3.5 Effect of Catalyst Configuration

In addition to the effect of operating parameters given above, the impact of microchannel catalyst configuration on methane conversion and CO selectivity is also considered. For this purpose, the performance of the present configuration with monometallic 0.2 wt% Pt/δ-Al2O3 and 2 wt% Rh/δ-Al2O3 catalyst plates facing each other in the microchannel (see Sect. 2.1, Fig. 1a, b), is compared with that of another configuration described by two bimetallic 0.2 %Pt-2 %Rh/δ-Al2O3 plates that are placed into the steel housing as shown in Fig. 1a, b. Both microchannel configurations involved almost the same amount of Rh metal (2.1 × 10−4 g), whereas the amount of Pt metal (3.1 × 10−5 g) was slightly above that coated in the bimetallic plate (2.1 × 10−5 g) [34]. Both configurations are tested in the identical reaction system and under reaction conditions described in Sect. 2.2 and in Table 1. The catalyst synthesis and coating procedures given in Sect. 2.1 are also followed for obtaining the bimetallic Pt–Rh coated catalyst, which is prepared by the sequential addition of Rh (2 % by weight) and Pt (0.2 %) metals to the δ-Al2O3 support by the incipient-to-wetness impregnation technique, whose details are described elsewhere [34].

A comparsion of the two microchannel catalyst types are given in Table 2. It can be observed that the bimetallic catalyst configuration [34] gives higher methane conversions than the one with two monometallic catalysts in the entire range of operating conditions studied. These findings can be discussed in terms of a possible interaction between the adjacent Pt and Rh sites to generate a synergetic effect that can lead to higher reaction rates and conversions, as also reported in studies involving similar bimetallic catalyst systems [34, 42]. The bimetallic microchannel is better than the present configuration also in terms of CO selectivity. The mentioned benefits of the bimetallic system become more visible when the residence time is increased from 12.9 to 25.7 ms, which means that the synergetic impact turns out to be more significant due to the increased contact/interaction of the reactive flow with the catalyst: at 25.7 ms, differences in conversion and selectivity are calculated to be 20 and 33 %, respectively (Table 2). The positive trend provided by the bimetallic system is disturbed only at 500 and 550 °C, at which temperature window Pt–Rh is found to give lower selectivities due to the possible occurence of WGS driven by the same synergy. It is also worth noting that the response trends against changes in the parameter values are similar for both configurations.

Table 2 Effects of microchannel catalyst configuration on methane conversion and CO selectivity

4 Conclusions

Experimental analysis of methane ATR that involves parametric variations of the residence time, reaction temperature, and inlet S/C and O2/C molar ratios is carried out in a microchannel reactor involving alumina supported Pt and Rh catalysts coated on the opposite walls of the channel.

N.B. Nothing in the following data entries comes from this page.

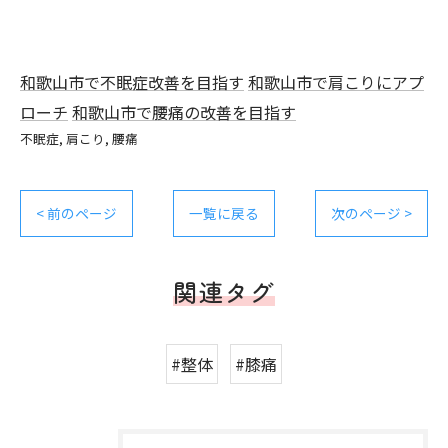
和歌山市で不眠症改善を目指す
和歌山市で肩こりにアプ
ローチ
和歌山市で腰痛の改善を目指す
不眠症
肩こり
腰痛
< 前のページ
一覧に戻る
次のページ >
関連タグ
#整体
#膝痛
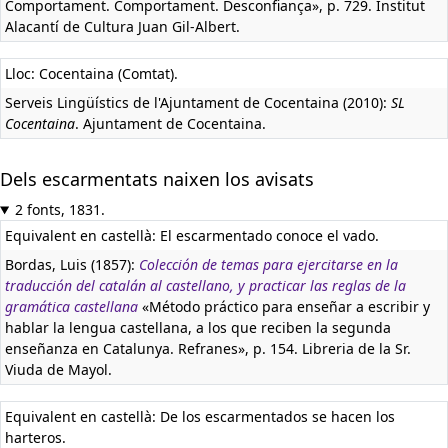
Comportament. Comportament. Desconfiança», p. 729. Institut
Alacantí de Cultura Juan Gil-Albert.
Lloc: Cocentaina (Comtat).
Serveis Lingüístics de l'Ajuntament de Cocentaina (2010):
SL
Cocentaina
. Ajuntament de Cocentaina.
Dels escarmentats naixen los avisats
2 fonts, 1831.
Equivalent en castellà:
El escarmentado conoce el vado.
Bordas, Luis (1857):
Colección de temas para ejercitarse en la
traducción del catalán al castellano, y practicar las reglas de la
gramática castellana
«Método práctico para enseñar a escribir y
hablar la lengua castellana, a los que reciben la segunda
enseñanza en Catalunya. Refranes», p. 154. Libreria de la Sr.
Viuda de Mayol.
Equivalent en castellà:
De los escarmentados se hacen los
harteros.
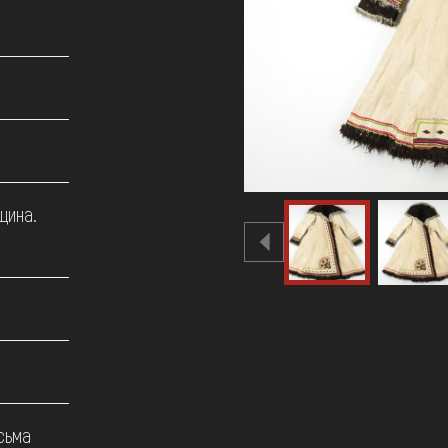
щина.
сьма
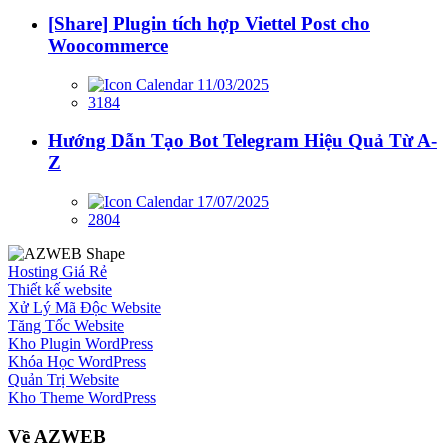
[Share] Plugin tích hợp Viettel Post cho
Woocommerce
11/03/2025
3184
Hướng Dẫn Tạo Bot Telegram Hiệu Quả Từ A-
Z
17/07/2025
2804
Hosting Giá Rẻ
Thiết kế website
Xử Lý Mã Độc Website
Tăng Tốc Website
Kho Plugin WordPress
Khóa Học WordPress
Quản Trị Website
Kho Theme WordPress
Về AZWEB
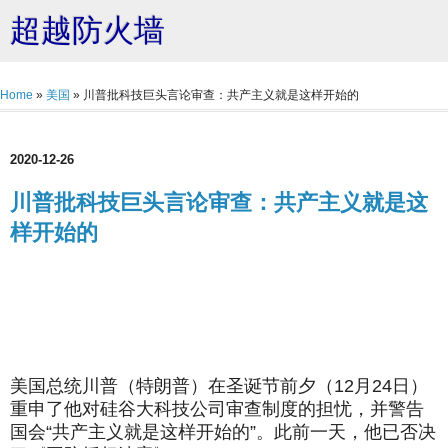
超越防火墙
Home
»
美国
»
川普批科技巨头言论审查：共产主义就是这样开始的
2020-12-26
川普批科技巨头言论审查：共产主义就是这
样开始的
美国总统川普（特朗普）在圣诞节前夕（12月24日）
重申了他对硅谷大科技公司审查制度的担忧，并警告
国会“共产主义就是这样开始的”。此前一天，他已否决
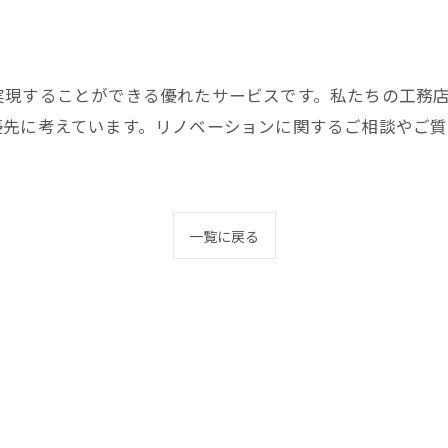
実現することができる優れたサービスです。私たちの工務
優先に考えています。リノベーションに関するご相談やご
一覧に戻る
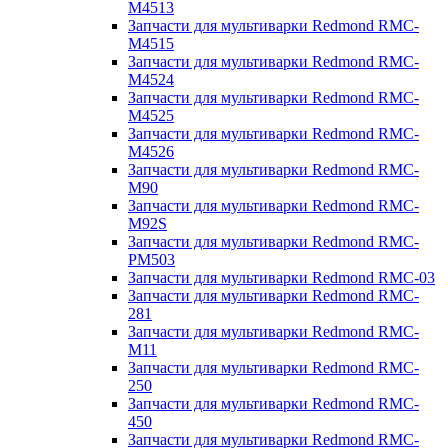
M4513
Запчасти для мультиварки Redmond RMC-
M4515
Запчасти для мультиварки Redmond RMC-
M4524
Запчасти для мультиварки Redmond RMC-
M4525
Запчасти для мультиварки Redmond RMC-
M4526
Запчасти для мультиварки Redmond RMC-
M90
Запчасти для мультиварки Redmond RMC-
M92S
Запчасти для мультиварки Redmond RMC-
PM503
Запчасти для мультиварки Redmond RMC-03
Запчасти для мультиварки Redmond RMC-
281
Запчасти для мультиварки Redmond RMC-
M11
Запчасти для мультиварки Redmond RMC-
250
Запчасти для мультиварки Redmond RMC-
450
Запчасти для мультиварки Redmond RMC-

The largest changes in methane conversion (from 12.8 to 46.6 %) and in CO selectivity (from 20.1 to 35.7 %) are obtained by raising the temperature from 500 to 650 °C. While ~10 % increase is observed in methane conversion with doubling of the residence time, selectivity is improved only by 4 %. Increase in the O2/C ratio leads to higher CH4 conversions due to the increased extent of oxidation, but CO selectivity is reduced due to CO2 production. The product H2/CO ratio is found to be highly susceptible to changes in the feed S/C ratio, which can conveniently be manipulated between 0 and 3.0 to adjust the syngas composition between 0.93 and 2.68. This outcome shows the possibility of producing Fischer–Tropsch grade syngas (H2/CO ≈ 2.0) in microchannel reactors at 650 °C which is considerably lower than the temperatures involved in industrial autothermal reformers (≥ ~1000 °C). Further improvement of CO selectivity, i.e. reduction of H2/CO ratio in syngas composition, is possible by replacing the monometallic Pt and Rh catalyst coatings with those utilizing bimetallic Pt–Rh coatings in the microchannel reactor.